December 30, 2011 at 3:20 PM  
Blogger Alisa Tank said...

I find creole so interesting. I've looked at some haitian creole stuff and it's crazy that so much of it is recognizable only when you try to pronounce it - it seems like someone who spoke some french just went and wrote down what it sounded like, and that become creole. of course i know it's more complicated than that, but still, so interesting.

hope you're getting over the jetlag well! i'm off to take a nap now... i agree going back to economy class is dur, dur, dur!

December 30, 2011 at 7:10 PM  
Blogger Oneika said...

Jamaican creole is pretty similar but has less French influences.

January 1, 2012 at 10:51 AM  
Blogger Kathrin said...

What a beautiful place to Honeymoon!
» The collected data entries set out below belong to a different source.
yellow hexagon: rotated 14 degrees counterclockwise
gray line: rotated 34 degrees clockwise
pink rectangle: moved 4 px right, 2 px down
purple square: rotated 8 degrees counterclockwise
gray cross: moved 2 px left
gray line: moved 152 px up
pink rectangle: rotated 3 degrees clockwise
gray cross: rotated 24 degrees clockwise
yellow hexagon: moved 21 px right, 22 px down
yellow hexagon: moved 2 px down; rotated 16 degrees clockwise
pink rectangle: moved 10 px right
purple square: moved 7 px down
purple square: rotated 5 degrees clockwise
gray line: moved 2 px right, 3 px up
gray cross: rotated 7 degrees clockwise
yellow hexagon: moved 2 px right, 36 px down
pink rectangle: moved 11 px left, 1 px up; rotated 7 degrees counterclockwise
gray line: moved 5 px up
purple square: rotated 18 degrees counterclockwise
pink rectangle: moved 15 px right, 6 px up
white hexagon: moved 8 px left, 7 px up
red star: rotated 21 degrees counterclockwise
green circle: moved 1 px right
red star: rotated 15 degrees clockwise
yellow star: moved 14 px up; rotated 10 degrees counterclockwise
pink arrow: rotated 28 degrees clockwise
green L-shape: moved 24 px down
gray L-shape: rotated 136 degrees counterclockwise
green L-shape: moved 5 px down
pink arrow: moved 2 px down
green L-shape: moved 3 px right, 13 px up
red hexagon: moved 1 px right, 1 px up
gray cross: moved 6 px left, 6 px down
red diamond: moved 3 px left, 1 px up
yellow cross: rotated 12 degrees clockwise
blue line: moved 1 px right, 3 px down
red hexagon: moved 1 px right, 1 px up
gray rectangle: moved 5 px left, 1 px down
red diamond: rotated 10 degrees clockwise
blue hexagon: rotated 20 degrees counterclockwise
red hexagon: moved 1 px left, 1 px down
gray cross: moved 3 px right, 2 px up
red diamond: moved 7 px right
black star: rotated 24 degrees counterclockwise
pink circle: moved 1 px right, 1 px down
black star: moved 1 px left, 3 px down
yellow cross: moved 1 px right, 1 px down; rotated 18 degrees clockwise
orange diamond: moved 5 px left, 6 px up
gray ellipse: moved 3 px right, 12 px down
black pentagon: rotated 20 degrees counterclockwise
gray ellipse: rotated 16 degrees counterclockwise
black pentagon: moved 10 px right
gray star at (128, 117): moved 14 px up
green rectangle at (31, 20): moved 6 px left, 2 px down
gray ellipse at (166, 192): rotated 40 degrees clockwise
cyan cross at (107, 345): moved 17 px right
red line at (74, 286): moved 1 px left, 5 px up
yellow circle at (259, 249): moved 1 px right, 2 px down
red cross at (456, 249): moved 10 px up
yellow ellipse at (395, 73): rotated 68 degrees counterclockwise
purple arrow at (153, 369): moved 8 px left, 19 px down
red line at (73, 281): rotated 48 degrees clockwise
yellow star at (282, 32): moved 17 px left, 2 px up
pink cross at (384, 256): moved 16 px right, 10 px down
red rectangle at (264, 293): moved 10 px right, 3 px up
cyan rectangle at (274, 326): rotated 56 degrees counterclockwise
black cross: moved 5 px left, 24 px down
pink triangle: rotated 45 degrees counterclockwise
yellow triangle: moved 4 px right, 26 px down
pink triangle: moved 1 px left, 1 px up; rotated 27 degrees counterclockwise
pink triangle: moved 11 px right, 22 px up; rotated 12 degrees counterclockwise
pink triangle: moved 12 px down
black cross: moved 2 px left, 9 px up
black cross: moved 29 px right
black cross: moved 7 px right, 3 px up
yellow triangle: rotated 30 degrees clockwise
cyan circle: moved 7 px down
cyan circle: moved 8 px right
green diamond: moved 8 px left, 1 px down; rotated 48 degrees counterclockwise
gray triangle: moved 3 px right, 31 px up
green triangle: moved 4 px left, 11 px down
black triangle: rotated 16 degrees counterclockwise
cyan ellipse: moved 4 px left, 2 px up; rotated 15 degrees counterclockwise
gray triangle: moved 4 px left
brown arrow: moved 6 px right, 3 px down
It sounds like everything was perfect... the way it should be and how you deserve it!

You looked so great in the "Today show" segment this morning!!! Oh how I envy you to sit in a cafe and for walking around in Paris!
Reading your blog for years, it's nice to have your face and voice to the written words ;))

Greetings from FL to Paris!

January 12, 2012 at 3:42 PM  
Blogger Ksam said...

Thanks Kathrin - I haven't seen it yet, so I'm glad to know it came out okay!!